We lived in a suburb of Minneapolis/St. Paul and while our neighborhood was great, I felt the definite lack of community. Perhaps it was just my perspective, but it seemed as though everyone simply lived there. Most commuted to their jobs in other cities, their children went to schools in other cities. Everything was done outside of the city we were living in. Besides a place to sleep, there seemed to be few other ties to the community.
That may work well for some people, but it never did sit quite right with me.
Mostly, I felt lonely. Seems strange when you’re surrounded by thousands of people. But sometimes I think being surrounded by so much can have such an isolating effect.
I was greatly missing the commonality you feel in a small town. You support the same small businesses, your children learn in the same school system, you root for the same team. Like myself, most have relatives that have lived there for many generations before.
Maybe that’s too much of a generalization, but I don’t think so.
This sense of community helps me feel grounded when the world seems to be moving too fast to keep up with.
There is a comfort in familiarity that I would’ve never been able to appreciate however, had I never left.

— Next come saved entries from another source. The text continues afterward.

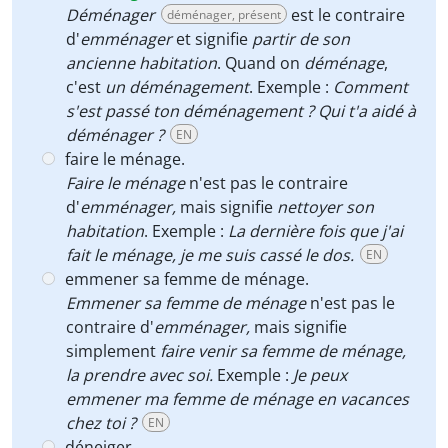
Déménager
est le contraire
déménager, présent
d'
emménager
et signifie
partir de son
ancienne habitation
. Quand on
déménage
,
c'est
un déménagement
. Exemple :
Comment
s'est passé ton déménagement ? Qui t'a aidé à
déménager ?
EN
faire le ménage.
Faire le ménage
n'est pas le contraire
d'
em
ménager,
mais signifie
nettoyer son
habitation
. Exemple :
La dernière fois que j'ai
fait le ménage, je me suis cassé le dos.
EN
emmener sa femme de ménage.
Emmener sa femme de ménage
n'est pas le
contraire d'
em
ménager,
mais signifie
simplement
faire venir sa femme de ménage,
la prendre avec soi.
Exemple :
Je peux
emmener ma femme de ménage en vacances
chez toi ?
EN
déneiger.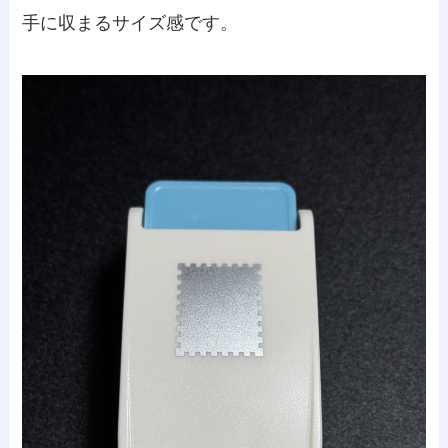
手に収まるサイズ感です。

When I turned 18 it was all I could do to leave. I felt suffocated and I needed to get out. I wanted to see what else the world had to offer. And I did. I’m so glad I did.

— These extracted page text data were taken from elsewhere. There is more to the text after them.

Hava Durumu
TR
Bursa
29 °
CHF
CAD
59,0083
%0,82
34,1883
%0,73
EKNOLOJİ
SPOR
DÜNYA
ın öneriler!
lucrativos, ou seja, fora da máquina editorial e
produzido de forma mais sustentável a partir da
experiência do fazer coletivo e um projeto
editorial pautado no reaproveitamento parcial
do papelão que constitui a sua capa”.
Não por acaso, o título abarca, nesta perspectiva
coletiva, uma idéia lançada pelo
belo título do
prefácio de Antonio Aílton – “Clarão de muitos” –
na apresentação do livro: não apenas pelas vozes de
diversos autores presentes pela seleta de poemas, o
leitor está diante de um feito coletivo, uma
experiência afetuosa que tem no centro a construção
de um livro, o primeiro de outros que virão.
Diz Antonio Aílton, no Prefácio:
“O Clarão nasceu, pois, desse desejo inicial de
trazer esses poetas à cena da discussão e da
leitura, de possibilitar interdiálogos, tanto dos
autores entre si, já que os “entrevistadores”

I can only hope my children will feel this same way someday.
And now that I’ve left, it’s all I can do to get back. To feel a part of something, a part of a community, a place to put some roots down for the family my husband and I have created.

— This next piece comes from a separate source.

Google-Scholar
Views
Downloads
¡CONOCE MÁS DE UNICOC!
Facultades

I only had to convince my husband. I was so nervous when I brought it up to him. This idea, to move back, meant more to me than I think he realized. But I didn’t want it to be a one-sided decision. I didn’t want to make him miserable at the sake of my happiness. I couldn’t do that to him. But I couldn’t continue to live feeling so isolated either.
Over the past three years we’ve made slow changes that hinted at moving. Kind of like dipping our toes in the water, you know, just to check out the temperature first.
If we were going to move, it was going to be right for our entire family.
But first, we’d have to say goodbye to our first home. The home where we became a family, where we brought our babies home to. Saying goodbye was as bittersweet as it gets. And I’m grateful I can look back at that home whenever I’m feeling a little nostalgic by watching this. We made a lot of memories in that home. But now, it’s time for new memories in a new home.
Through a series of many fortunate events, the pieces of the puzzle have fallen together nicely. Not that it wasn’t without some hiccups, or stress, but that just adds to the adventure (it’s easy to say that in hindsight).
We now have three babies, jobs we’re happy with and the last piece of the puzzle is coming together TODAY- starting the build of our forever home!
Our lot staked out
We’ve both made sacrifices for this to happen, but undoubtedly Rick has made the most. He somehow manages to work harder than any person I know while being a great husband and one hell of a father. If you’re reading this Rick, THANK YOU. I know I don’t say it enough.
Now, let’s get building that dream home.